Each file describes a dataset at a high level: - description and source - citation (used in docs and references) - versions list - latest_version

These files are used to validate dataset names and versions.

versions/

Each file defines a specific version of a dataset. It contains: - sources: how to download data (URLs, archives, checksums) - resources: what to extract and how to parse it - optional schema definitions for interactions or content

The schema drives how RawData/DataRec columns are interpreted.

metrics/

YAML files generated by DataRec with dataset characteristics (e.g., sparsity, users/items, density).

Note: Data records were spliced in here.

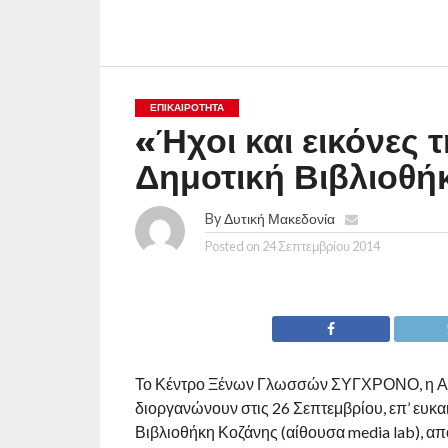
ΕΠΙΚΑΙΡΟΤΗΤΑ
«Ήχοι και εικόνες
Δημοτική Βιβλιοθή
By
Δυτική Μακεδονία
Posted on
24 Σεπτεμβρίου 2014
Το Κέντρο Ξένων Γλωσσών ΣΥΓΧΡΟΝΟ, η ΑΡ
διοργανώνουν στις 26 Σεπτεμβρίου, επ’ ευκ
Βιβλιοθήκη Κοζάνης (αίθουσα media lab), από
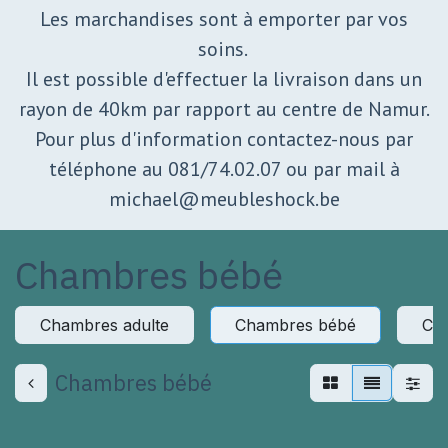
Les marchandises sont à emporter par vos
soins.
Il est possible d'effectuer la livraison dans un
rayon de 40km par rapport au centre de Namur.
Pour plus d'information contactez-nous par
téléphone au 081/74.02.07 ou par mail à
michael@meubleshock.be
Chambres bébé
Chambres adulte
Chambres bébé
Cha
Chambres bébé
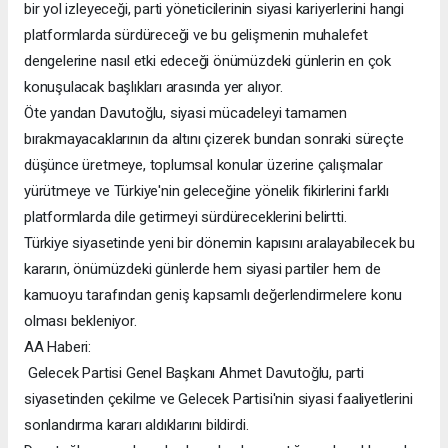
bir yol izleyeceği, parti yöneticilerinin siyasi kariyerlerini hangi
platformlarda sürdüreceği ve bu gelişmenin muhalefet
dengelerine nasıl etki edeceği önümüzdeki günlerin en çok
konuşulacak başlıkları arasında yer alıyor.
Öte yandan Davutoğlu, siyasi mücadeleyi tamamen
bırakmayacaklarının da altını çizerek bundan sonraki süreçte
düşünce üretmeye, toplumsal konular üzerine çalışmalar
yürütmeye ve Türkiye'nin geleceğine yönelik fikirlerini farklı
platformlarda dile getirmeyi sürdüreceklerini belirtti.
Türkiye siyasetinde yeni bir dönemin kapısını aralayabilecek bu
kararın, önümüzdeki günlerde hem siyasi partiler hem de
kamuoyu tarafından geniş kapsamlı değerlendirmelere konu
olması bekleniyor.
AA Haberi:
Gelecek Partisi Genel Başkanı Ahmet Davutoğlu, parti
siyasetinden çekilme ve Gelecek Partisi'nin siyasi faaliyetlerini
sonlandırma kararı aldıklarını bildirdi.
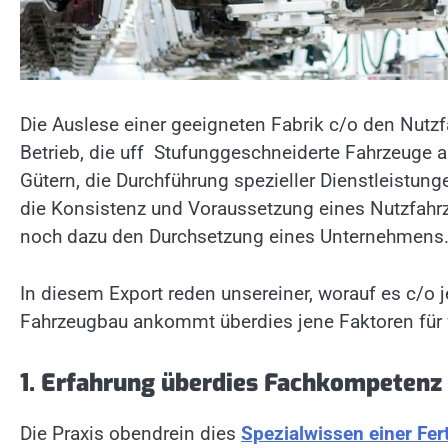
Die Auslese einer geeigneten Fabrik c/o den Nutz
Betrieb, die uff Stufunggeschneiderte Fahrzeuge
Gütern, die Durchführung spezieller Dienstleistung
die Konsistenz und Voraussetzung eines Nutzfahrz
noch dazu den Durchsetzung eines Unternehmens
In diesem Export reden unsereiner, worauf es c/o 
Fahrzeugbau ankommt überdies jene Faktoren für w
1. Erfahrung überdies Fachkompetenz
Die Praxis obendrein dies
Spezialwissen einer Fe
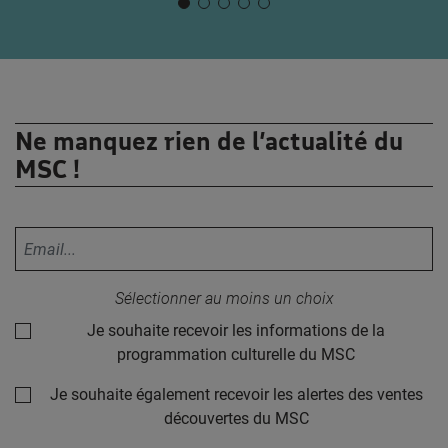
Ne manquez rien de l’actualité du
MSC !
Votre adresse email :
Sélectionner au moins un choix
Je souhaite recevoir les informations de la
programmation culturelle du MSC
Je souhaite également recevoir les alertes des ventes
découvertes du MSC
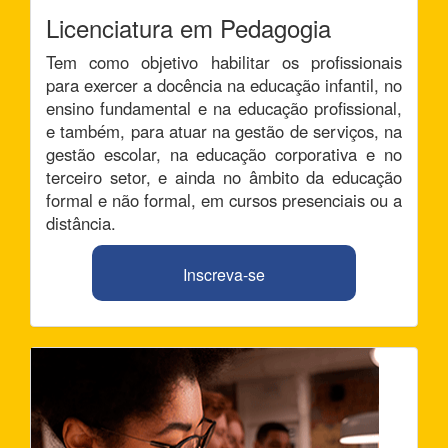
Licenciatura em Pedagogia
Tem como objetivo habilitar os profissionais
para exercer a docência na educação infantil, no
ensino fundamental e na educação profissional,
e também, para atuar na gestão de serviços, na
gestão escolar, na educação corporativa e no
terceiro setor, e ainda no âmbito da educação
formal e não formal, em cursos presenciais ou a
distância.
Inscreva-se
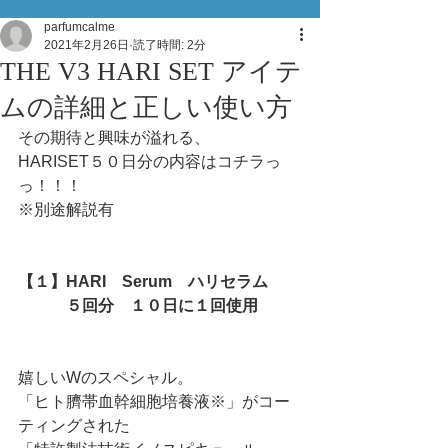
parfumcalme
2021年2月26日
読了時間: 2分
THE V3 HARI SET アイテ
ムの詳細と正しい使い方
その期待と興味が溢れる、
HARISET５０日分の内容はコチラっ
っ！！！
※別途解説有
【１】HARI　Serum　ハリセラム　
　　　５回分　１０日に１回使用　
嬉しいWのスペシャル。
「ヒト臍帯血幹細胞培養液※」がコー
ティングされた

They are produced by datarec/registry/utils.py.

How DataRec uses the registry

  1. User requests a dataset name/version.
  2. Registry metadata validates the request.
  3. Version file provides sources and resources.
  4. Dataset builder prepares and loads the data into DataRec.

Add a new dataset

  1. Create metadata in datarec/registry/datasets/<name>.yml.
  2. Create a version file in datarec/registry/versions/<name>_<version>.yml.
  3. (Optional) compute metrics with compute_dataset_characteristics in datarec/registry/utils.py.

Minimal resource example

resources:
  interactions:
    type: interactions
    format: csv
    required: true
    source_name: main_source
    filename: ratings.csv
    schema:
      user: user_id
      item: item_id
      rating: rating
      timestamp: timestamp

Tips

  • Keep latest_version aligned with the newest version.
  • Use checksums for reproducibility.
  • If the schema changes, introduce a new version file.